Research published in the Journal of Business Research shows that audiences report significantly lower trust when they believe content is machine-generated. This happens even when they can’t articulate why and even when the content itself is indistinguishable from human-created work. A separate study by TBWA found a similar pattern: trust and engagement drop when audiences suspect a machine created the message. The same dynamic appears, in smaller ways, with stock imagery and scripted actors. 

Authenticity exists on a spectrum. But the direction of the effect is always the same.

And audiences almost never announce it when they feel it. 

They don’t leave angry comments about inauthentic storytelling. They simply don’t share the video. They don’t forward the email. They sit through the presentation and forget it by Tuesday. 

The campaign launches. Nothing moves. And most organizations never connect the underperformance to its real cause. So the pattern repeats.

The Cost Communicators Overlook

The real cost of manufactured storytelling isn’t just weaker performance. It’s asymmetry. 

Authentic stories compound and propagate. They travel in ways synthetic ones rarely do.
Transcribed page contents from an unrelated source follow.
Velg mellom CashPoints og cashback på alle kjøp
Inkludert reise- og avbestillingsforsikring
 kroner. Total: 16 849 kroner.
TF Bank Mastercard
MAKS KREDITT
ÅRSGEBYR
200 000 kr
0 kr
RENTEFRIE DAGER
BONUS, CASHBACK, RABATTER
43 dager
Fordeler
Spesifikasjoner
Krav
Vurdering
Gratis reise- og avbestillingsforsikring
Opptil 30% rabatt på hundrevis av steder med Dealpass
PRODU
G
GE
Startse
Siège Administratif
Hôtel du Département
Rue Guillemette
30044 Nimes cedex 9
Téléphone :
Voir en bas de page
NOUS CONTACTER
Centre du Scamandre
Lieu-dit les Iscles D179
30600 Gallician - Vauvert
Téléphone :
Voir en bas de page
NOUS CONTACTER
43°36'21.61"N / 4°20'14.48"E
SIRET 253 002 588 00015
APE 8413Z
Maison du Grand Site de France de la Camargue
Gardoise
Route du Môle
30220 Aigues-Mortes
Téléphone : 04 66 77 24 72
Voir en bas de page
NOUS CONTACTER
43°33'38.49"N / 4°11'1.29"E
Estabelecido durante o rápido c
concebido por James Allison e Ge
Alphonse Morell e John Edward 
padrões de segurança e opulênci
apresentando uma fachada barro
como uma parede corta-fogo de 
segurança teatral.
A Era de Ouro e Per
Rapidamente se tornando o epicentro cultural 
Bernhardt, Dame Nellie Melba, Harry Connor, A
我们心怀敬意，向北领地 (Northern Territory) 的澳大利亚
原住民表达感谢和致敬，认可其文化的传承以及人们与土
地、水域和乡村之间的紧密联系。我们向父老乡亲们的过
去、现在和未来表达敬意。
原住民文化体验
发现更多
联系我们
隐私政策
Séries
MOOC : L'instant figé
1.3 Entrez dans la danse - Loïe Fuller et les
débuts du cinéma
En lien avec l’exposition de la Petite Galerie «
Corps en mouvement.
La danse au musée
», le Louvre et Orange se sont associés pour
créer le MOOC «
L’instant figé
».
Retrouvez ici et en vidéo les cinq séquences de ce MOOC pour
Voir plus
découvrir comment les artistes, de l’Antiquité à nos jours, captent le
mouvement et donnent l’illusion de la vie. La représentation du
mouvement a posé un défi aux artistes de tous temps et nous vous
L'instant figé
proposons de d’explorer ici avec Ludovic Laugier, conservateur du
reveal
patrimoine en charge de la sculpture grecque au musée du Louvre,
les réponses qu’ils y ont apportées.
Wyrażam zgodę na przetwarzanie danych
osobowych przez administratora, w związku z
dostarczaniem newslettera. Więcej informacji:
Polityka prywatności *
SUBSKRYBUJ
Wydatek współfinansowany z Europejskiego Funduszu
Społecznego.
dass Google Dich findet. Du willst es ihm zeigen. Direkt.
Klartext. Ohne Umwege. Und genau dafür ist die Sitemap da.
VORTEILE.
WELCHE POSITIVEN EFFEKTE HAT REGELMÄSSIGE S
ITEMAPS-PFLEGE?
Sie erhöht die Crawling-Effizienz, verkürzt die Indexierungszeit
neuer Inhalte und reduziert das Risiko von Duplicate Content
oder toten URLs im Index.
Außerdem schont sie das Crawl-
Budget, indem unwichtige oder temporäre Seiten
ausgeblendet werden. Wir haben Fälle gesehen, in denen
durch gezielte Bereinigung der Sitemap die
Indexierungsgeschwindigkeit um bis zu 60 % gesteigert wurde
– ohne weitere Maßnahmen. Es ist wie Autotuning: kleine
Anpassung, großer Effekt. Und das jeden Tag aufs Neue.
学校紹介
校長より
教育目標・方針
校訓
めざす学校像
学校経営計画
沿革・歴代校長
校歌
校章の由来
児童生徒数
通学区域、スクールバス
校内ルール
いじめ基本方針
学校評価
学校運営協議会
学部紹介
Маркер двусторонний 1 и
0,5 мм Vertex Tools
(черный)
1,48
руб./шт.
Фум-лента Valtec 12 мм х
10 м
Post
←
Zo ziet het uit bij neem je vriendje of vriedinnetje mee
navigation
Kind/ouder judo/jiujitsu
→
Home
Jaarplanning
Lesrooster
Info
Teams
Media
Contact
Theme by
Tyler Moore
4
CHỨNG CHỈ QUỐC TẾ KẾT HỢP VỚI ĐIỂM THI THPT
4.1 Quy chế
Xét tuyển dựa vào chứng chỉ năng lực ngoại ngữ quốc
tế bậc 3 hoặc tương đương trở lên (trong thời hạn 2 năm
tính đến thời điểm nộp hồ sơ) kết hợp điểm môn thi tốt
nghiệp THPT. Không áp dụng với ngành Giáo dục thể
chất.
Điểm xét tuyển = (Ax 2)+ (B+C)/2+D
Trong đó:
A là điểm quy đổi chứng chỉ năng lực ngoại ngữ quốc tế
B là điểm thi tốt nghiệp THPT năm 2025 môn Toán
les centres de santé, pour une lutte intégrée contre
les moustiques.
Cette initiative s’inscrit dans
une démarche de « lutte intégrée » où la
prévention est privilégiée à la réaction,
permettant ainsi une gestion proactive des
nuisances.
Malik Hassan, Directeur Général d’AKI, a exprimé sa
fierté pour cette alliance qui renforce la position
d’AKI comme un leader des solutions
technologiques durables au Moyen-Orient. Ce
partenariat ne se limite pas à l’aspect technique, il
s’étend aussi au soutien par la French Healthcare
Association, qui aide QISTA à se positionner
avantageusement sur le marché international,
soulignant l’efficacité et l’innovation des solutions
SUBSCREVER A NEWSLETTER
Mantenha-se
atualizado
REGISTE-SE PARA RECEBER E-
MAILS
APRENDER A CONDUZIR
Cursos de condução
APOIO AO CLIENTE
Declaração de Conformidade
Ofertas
A real person telling their own story in their own words doesn’t just reach the intended audience. It moves through networks. It gets shared inside a policymaker’s office. It gets forwarded across a coalition. It becomes the anecdote someone repeats in a meeting or on a panel. 

People pass along what actually moved them.

Synthetic content rarely does. It reaches the audience you paid to reach, fulfills its distribution plan, and stops there. Nothing spreads. Nothing grows. 

In a media environment now saturated with AI-generated images, stock photography, and carefully manufactured narratives, genuine human stories have never been more valuable. 

The communicators who succeed in this moment won’t be the ones who reject AI outright. They’ll be the ones who understand where it belongs: as a research assistant, a creative collaborator, and a force multiplier. And where it doesn’t.

Authentic stories cannot be generated. They have to be found.

Nathan Imperiale is Co-CEO of NJI Media, a Washington, D.C.-based creative agency specializing in public affairs and advocacy campaigns. He advises organizations on how to translate complex policy issues into stories that audiences trust and remember.